Эмиль Абрамович вернул нас к тезису Алексея Кара-Мурзы о стадиальном характере «Русской системы». К тезису, что она представляет собой не особый тип культуры, а исторический этап, через который проходят все культуры. Надеюсь, что докладчик в заключительном выступлении на это отреагирует.

Мне показалась заслуживающей внимания мысль Паина о слабой традиционности русской культуры. Это суждение не покажется неубедительным, если вспомнить, как разрушали в России культурные традиции такие правители, как Петр I или Сталин. Но факт и то, что эти и другие правители воспроизводили одну и ту же традицию самодержавного властвования, воспроизводимую в сознании элиты и населения до сих пор. Я бы попросил Эмиля Абрамовича в его докладе на следующем семинаре обратить на это внимание.

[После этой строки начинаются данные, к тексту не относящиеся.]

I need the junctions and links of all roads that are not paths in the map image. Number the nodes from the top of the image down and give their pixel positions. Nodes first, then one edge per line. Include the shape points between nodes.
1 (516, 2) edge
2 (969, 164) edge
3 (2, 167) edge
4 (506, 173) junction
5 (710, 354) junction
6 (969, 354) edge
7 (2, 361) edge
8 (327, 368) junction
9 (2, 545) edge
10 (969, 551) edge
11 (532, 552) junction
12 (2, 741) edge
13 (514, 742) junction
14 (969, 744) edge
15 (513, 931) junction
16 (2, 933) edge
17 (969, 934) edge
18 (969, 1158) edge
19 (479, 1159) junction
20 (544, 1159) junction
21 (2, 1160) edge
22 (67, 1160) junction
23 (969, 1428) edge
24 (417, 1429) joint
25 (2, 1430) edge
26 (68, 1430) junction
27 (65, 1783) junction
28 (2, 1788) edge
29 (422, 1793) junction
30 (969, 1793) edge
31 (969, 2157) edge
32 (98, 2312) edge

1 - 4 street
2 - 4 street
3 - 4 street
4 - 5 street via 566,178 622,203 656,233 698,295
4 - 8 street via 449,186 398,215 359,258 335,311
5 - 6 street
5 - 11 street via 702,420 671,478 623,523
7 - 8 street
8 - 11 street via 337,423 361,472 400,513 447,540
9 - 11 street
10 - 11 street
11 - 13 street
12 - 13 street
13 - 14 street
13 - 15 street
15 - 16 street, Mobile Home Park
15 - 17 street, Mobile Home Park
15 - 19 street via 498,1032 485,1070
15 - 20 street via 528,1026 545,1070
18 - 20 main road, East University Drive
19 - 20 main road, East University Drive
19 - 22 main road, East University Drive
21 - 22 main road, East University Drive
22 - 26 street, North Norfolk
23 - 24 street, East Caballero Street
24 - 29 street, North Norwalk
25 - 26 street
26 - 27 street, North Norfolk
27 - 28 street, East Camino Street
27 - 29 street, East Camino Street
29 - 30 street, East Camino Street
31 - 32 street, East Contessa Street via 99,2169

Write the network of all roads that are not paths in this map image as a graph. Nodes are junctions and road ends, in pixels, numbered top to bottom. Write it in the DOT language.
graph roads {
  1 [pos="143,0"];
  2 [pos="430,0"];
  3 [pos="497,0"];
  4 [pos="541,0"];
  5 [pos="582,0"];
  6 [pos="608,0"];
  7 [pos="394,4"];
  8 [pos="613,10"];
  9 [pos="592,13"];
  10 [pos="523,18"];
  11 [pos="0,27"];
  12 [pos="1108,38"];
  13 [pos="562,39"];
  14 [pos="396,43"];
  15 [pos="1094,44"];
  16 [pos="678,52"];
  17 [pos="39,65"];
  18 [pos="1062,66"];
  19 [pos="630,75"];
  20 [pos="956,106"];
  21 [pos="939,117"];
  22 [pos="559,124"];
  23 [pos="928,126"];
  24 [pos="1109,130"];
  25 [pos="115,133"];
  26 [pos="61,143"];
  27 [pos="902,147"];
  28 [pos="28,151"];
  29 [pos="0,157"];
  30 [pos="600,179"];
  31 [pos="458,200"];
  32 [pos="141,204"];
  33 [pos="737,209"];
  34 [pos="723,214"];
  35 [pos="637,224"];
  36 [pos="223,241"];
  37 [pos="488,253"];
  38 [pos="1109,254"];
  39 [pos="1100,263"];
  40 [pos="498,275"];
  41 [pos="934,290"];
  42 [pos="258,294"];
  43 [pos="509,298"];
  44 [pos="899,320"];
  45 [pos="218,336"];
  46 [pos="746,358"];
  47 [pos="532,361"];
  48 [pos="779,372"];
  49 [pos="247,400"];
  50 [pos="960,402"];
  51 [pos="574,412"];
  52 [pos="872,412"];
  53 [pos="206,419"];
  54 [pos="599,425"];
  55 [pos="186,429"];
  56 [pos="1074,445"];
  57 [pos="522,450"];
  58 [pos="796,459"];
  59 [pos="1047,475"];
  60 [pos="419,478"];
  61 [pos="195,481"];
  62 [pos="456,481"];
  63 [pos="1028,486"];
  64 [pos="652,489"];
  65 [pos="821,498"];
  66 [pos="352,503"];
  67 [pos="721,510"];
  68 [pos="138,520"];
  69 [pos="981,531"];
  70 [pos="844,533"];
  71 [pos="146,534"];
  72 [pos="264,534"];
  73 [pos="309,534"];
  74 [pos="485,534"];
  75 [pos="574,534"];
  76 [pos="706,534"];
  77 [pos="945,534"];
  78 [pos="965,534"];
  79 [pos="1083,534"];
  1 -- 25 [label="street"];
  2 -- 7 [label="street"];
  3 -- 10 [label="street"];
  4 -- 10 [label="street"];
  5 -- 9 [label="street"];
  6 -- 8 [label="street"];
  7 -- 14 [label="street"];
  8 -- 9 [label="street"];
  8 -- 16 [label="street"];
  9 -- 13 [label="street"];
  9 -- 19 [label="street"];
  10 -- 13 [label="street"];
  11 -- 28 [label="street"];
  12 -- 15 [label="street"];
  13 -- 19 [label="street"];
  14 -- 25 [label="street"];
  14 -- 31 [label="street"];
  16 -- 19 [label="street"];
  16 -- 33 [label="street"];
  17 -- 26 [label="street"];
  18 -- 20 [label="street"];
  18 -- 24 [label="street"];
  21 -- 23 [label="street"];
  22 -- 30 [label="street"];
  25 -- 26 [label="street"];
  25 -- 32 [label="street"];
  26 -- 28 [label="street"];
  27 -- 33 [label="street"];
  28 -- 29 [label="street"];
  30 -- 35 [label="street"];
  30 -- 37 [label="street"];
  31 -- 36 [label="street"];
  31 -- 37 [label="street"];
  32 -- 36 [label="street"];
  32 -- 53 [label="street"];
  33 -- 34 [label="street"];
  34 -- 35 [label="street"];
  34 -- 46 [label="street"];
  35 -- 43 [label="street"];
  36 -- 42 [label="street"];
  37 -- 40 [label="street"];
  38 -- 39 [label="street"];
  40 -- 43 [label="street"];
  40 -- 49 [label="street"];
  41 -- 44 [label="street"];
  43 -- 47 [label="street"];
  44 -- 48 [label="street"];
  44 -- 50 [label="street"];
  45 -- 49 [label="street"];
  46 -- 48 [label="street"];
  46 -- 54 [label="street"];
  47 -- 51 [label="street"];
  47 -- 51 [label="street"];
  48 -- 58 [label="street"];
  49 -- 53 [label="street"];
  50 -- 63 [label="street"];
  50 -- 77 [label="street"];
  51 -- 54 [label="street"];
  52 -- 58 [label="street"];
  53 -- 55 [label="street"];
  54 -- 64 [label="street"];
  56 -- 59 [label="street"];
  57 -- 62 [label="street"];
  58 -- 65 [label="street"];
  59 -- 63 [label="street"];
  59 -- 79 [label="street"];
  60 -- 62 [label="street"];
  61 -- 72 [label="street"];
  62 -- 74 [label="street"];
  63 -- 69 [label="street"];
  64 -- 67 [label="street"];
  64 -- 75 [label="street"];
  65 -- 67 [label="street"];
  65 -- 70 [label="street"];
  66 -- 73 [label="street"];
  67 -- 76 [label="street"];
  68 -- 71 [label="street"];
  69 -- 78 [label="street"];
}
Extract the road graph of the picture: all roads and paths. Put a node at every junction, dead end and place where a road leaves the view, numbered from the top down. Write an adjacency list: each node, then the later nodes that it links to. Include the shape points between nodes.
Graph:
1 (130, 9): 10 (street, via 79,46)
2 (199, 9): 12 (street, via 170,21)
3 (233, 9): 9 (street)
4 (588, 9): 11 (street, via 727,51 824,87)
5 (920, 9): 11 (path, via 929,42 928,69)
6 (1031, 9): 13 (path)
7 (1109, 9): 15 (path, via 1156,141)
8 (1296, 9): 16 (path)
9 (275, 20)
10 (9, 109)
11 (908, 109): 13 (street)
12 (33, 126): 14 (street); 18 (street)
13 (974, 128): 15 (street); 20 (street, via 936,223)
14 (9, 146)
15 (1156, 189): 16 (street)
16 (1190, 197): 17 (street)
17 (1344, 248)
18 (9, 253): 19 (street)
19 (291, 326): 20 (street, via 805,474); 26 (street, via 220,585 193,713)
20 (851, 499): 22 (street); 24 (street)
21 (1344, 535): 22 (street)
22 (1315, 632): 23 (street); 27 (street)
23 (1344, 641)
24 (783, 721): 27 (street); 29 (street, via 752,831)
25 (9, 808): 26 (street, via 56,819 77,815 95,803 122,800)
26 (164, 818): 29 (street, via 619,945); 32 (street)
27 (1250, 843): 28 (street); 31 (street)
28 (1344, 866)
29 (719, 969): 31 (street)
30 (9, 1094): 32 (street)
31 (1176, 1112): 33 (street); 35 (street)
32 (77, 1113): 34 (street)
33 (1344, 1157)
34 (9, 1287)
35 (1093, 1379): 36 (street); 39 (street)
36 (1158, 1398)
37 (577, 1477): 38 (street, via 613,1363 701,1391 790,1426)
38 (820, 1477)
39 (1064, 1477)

А теперь послушаем Евгения Григорьевича Ясина.

Евгений Ясин:

Не исключено, что нам придется осваивать европейские ценности, которые для развития инновационной экономики являются универсальными, при отсутствии культурной почвы, с которой они могли бы органично соединиться

Вы тут спорите друг с другом, а я в какой-то момент поймал себя на впечатлении, что все вы в чем-то правы. Жизнь сложна, в ней есть многое и разное, и эти отдельные аспекты реальности отразились, по-моему, в ваших выступлениях. Если и не всегда, то очень часто противостоящие позиции видятся мне не взаимоисключающими, а взаимодополняющими.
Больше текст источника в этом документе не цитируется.